TASKS FOR THIS EXERCISE:
a – In the passage on Succession's vocabulary, what happens to ortolans before they are roasted?
b – From the passage on Succession's vocabulary, reproduce verbatim the part that opens with the words containing "Tom: It is a" and closes with "a shameful act.".
c – Resume the piece on Succession's vocabulary, picking up after its final sentence.

-------- QUOTED PASSAGE --------

Whether you’re a con-head or a slime puppy, fans of HBO’s Succession know that no one can turn a phrase—especially a profane one—like the show’s writers. The drama, which features the members of the Roy family plotting for control over the family media empire, won awards for the whip-smart, hilarious dialogue of its first two seasons, going way beyond the strings of emphatic “f*ck off”s the show is known for. (Although there are quite a lot of those: in fact, star Brian Cox wore the signature phrase on a mask to the season premiere.) After a hiatus of over two years, Succession will be back for its third season on Sunday; in anticipation, we’ve gathered some of our favorite words and phrases from the show so far. 

ortolan

Greg: What’s ortolan?

Tom: It is a deep-fried songbird, eaten whole.

Season 1, Episode 6, “Which Side Are You On?” 

As Tom explains to a deeply uncomfortable Greg, the ortolan is a small songbird native to Europe that, for centuries, was a delicacy of French cuisine. While Tom is incorrect about the method of preparation – the birds are traditionally roasted after being drowned in armagnac brandy(!) – he is correct about the way they are eaten: with a napkin placed over the diner’s head and eyes, possibly to concentrate the eating experience, or to shield the diner from the judgment of God at such a shameful act. 

The killing and eating of ortolans is banned in the E.U., which has made the experience all the more rare– and, for some, more exclusive. In recent years, ortolan has been featured in the shows Billions and Hannibal as well as Succession.  The bird, its exclusivity, and the ritual around eating it are all ripe for symbolic usage: in Succession’s case, it represents the callous indulgences of the ultra-rich, and also echoes the way its characters turn a blind eye to wrongdoing at the Waystar/Royco corporation.

-------- SUPPLIED ENTRIES --------

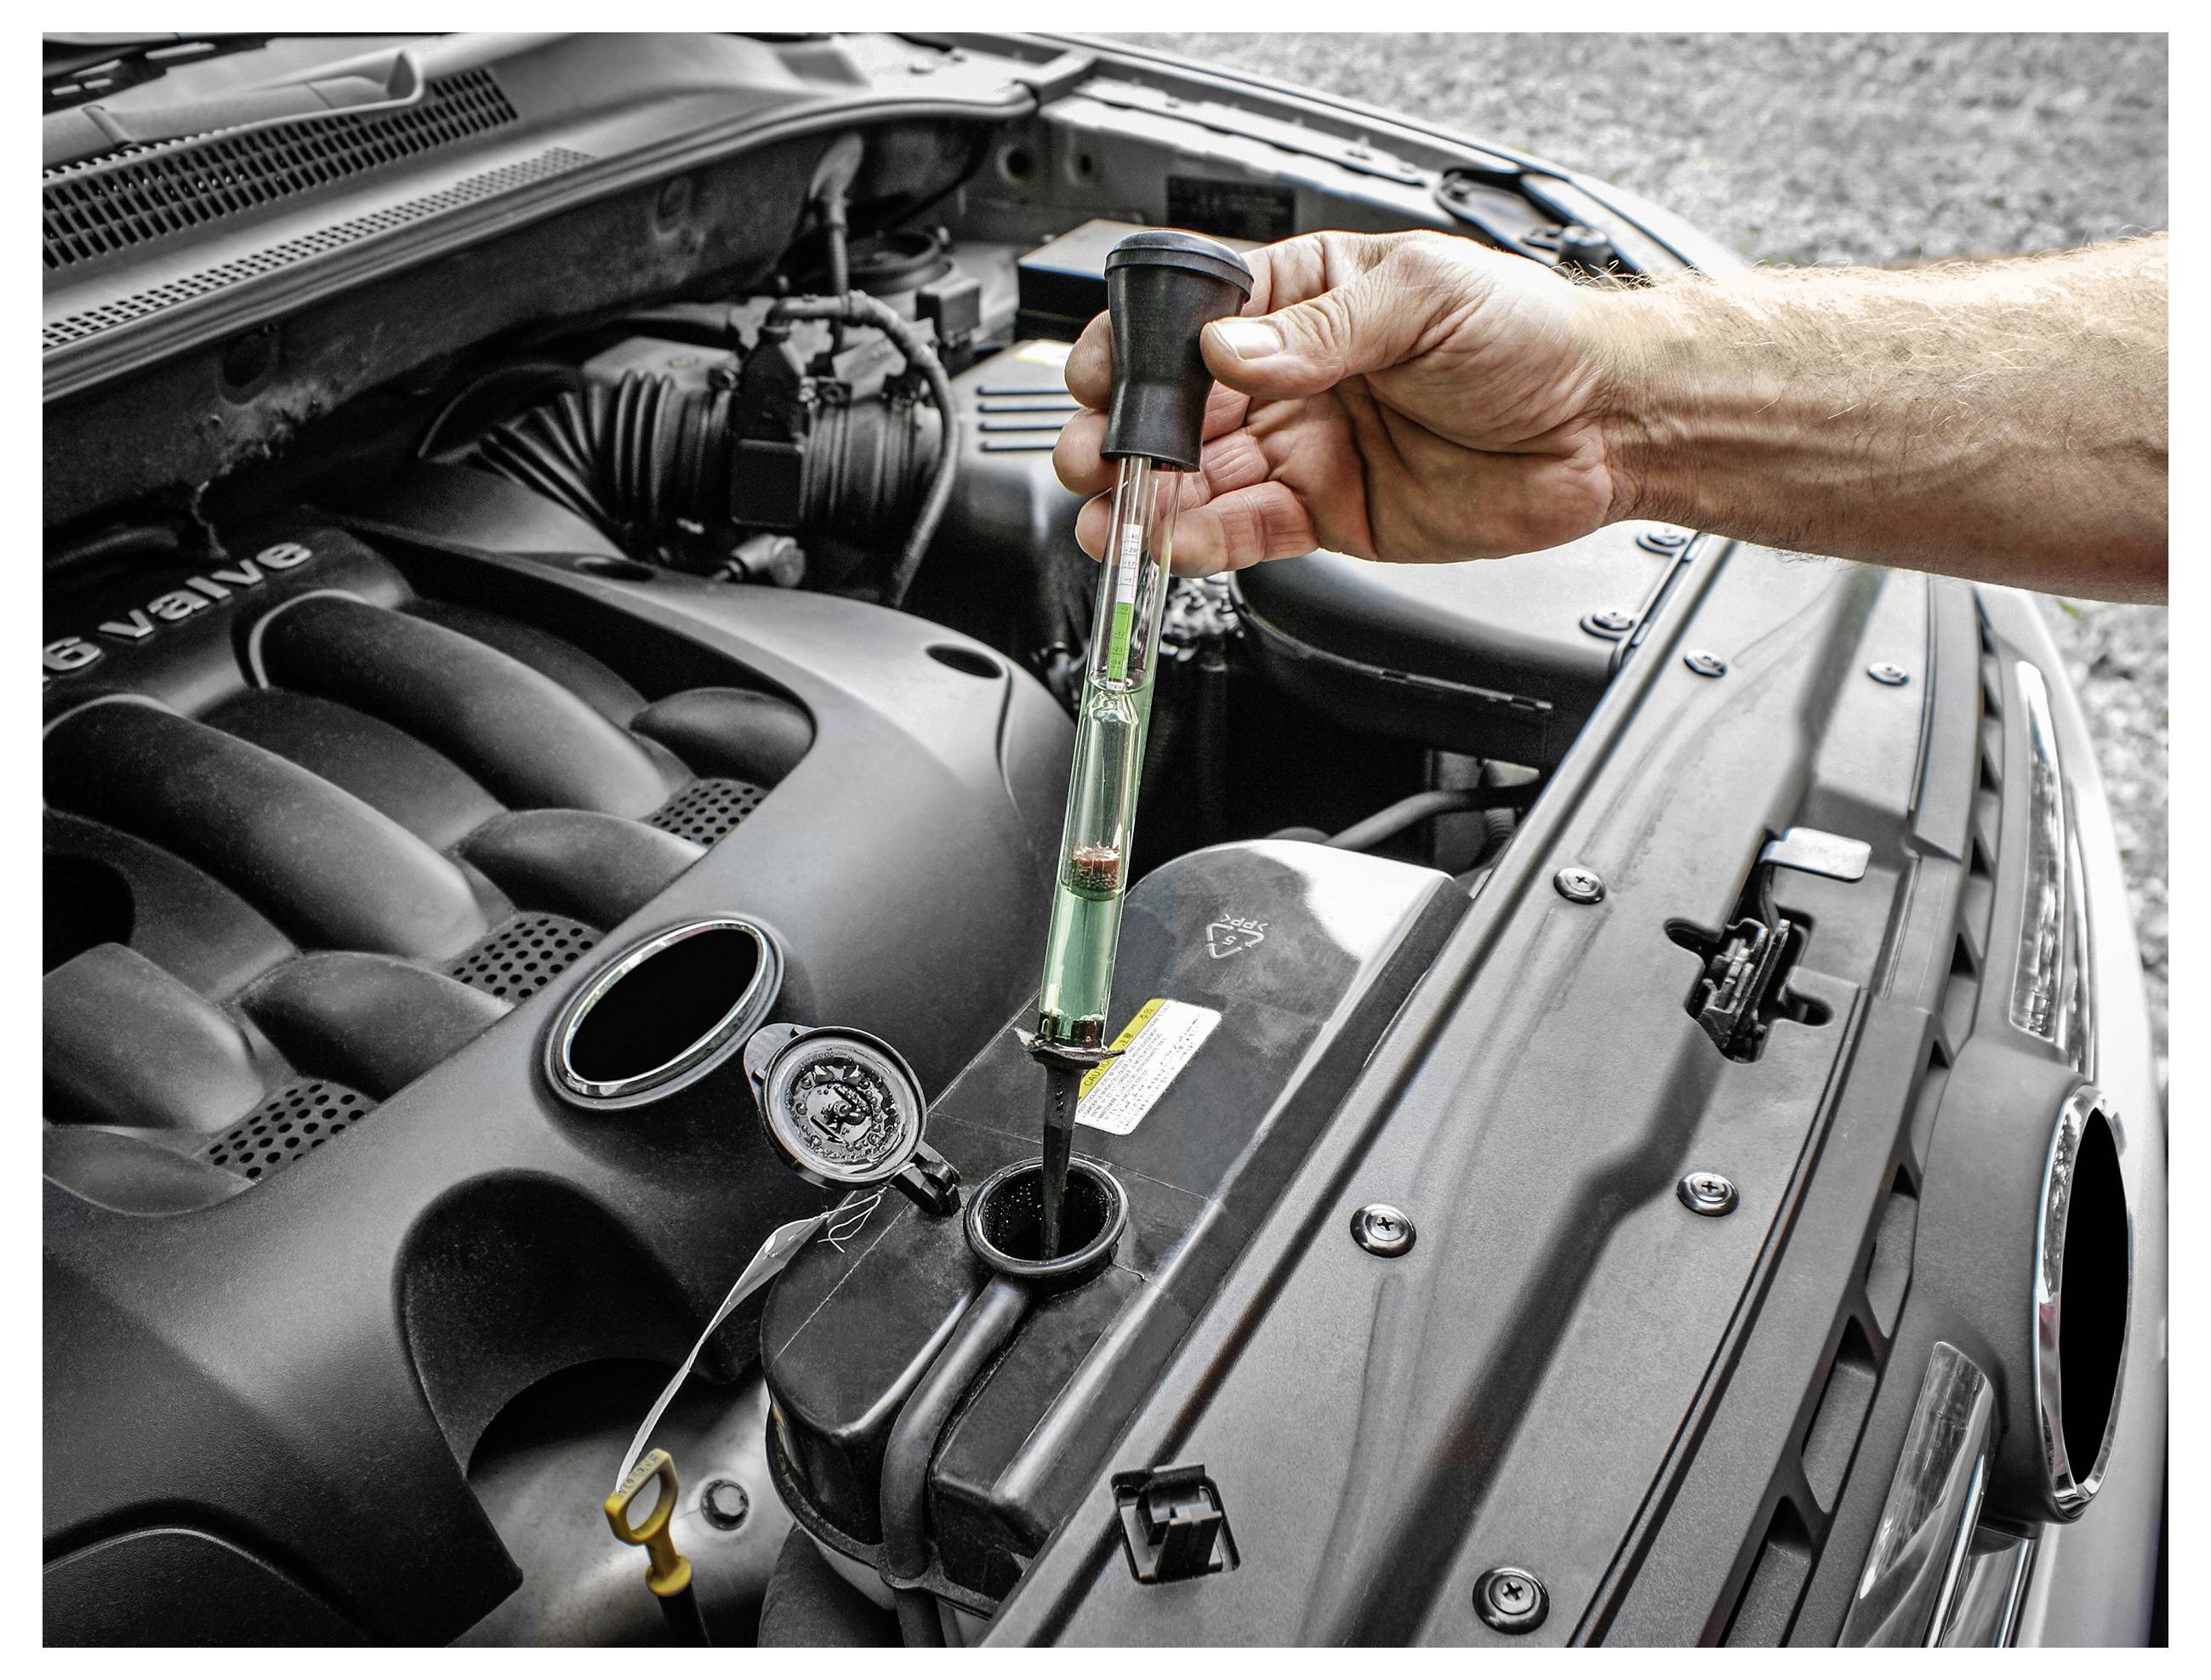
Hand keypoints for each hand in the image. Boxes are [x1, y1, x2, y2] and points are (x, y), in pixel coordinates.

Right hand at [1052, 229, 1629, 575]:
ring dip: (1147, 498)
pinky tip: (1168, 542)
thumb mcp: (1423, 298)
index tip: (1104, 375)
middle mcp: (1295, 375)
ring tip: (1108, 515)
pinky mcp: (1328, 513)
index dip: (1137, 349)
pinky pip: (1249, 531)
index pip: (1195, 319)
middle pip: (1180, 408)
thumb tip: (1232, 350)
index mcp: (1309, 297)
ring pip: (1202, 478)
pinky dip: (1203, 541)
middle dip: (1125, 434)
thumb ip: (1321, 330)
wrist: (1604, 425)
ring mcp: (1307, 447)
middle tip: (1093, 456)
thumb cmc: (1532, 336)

--------
-------- SUPPLIED ENTRIES --------

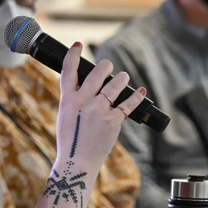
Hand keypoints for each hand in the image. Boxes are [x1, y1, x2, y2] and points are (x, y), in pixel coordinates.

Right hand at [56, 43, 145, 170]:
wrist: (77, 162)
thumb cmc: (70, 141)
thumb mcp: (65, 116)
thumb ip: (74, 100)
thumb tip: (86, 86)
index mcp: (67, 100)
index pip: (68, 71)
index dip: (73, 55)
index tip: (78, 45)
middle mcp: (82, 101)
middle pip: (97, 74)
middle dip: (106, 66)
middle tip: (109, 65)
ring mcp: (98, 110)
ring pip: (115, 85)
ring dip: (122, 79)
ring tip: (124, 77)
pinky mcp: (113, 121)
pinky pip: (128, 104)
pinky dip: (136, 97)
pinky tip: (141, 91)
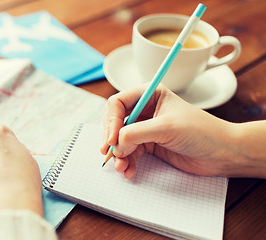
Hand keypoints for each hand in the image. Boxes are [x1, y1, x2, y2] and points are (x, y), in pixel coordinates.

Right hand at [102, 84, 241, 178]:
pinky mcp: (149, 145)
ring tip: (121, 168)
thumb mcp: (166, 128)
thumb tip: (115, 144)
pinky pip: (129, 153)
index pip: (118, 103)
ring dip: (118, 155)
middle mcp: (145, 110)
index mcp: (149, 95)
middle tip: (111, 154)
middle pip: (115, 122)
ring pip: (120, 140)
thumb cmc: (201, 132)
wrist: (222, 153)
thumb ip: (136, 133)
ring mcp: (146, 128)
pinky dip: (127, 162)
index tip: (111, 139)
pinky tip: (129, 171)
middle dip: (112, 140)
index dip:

--------

PER-TASK ANSWERS:
a – They are drowned in armagnac brandy.

b –
Tom: It is a deep-fried songbird, eaten whole.

Season 1, Episode 6, “Which Side Are You On?” 

As Tom explains to a deeply uncomfortable Greg, the ortolan is a small songbird native to Europe that, for centuries, was a delicacy of French cuisine. While Tom is incorrect about the method of preparation – the birds are traditionally roasted after being drowned in armagnac brandy(!) – he is correct about the way they are eaten: with a napkin placed over the diner’s head and eyes, possibly to concentrate the eating experience, or to shield the diner from the judgment of God at such a shameful act.

c –
closed-loop system

Tom: It’s cool though, because it’s like I didn’t cheat, because all the sperm stayed in my own body. Like a closed-loop system

Season 1, Episode 8, “Prague” 

In engineering, a closed-loop system refers to electro-mechanical control systems that incorporate feedback in their own operation, like cruise control. In Succession, it’s Tom’s euphemism for a certain act (we won’t go into detail here) that’s definitely “a thing, there’s a word for it.” 

bear hug

Logan: This is a fucking bear hug?

Kendall: That’s right.

Season 1, Episode 10, “Nobody is Ever Missing”

Succession is, at least ostensibly, a show about business dealings, and for some viewers (including your author) the show serves as a crash course in corporate jargon. 

The end of Season 1 sees Kendall and Stewy attempting a hostile takeover of Waystar/Royco via bear hug, a move that is not at all cuddly as its namesake, and far more akin to the wrestling move of the same name. In business terminology, a bear hug is an acquisition strategy in which the offering company tries to buy the target company’s shares at a price well beyond market valuation. 

pusillanimous

Stewy: Fuck you too, you pusillanimous piece of fucking fool’s gold.

Season 2, Episode 1, “The Summer Palace”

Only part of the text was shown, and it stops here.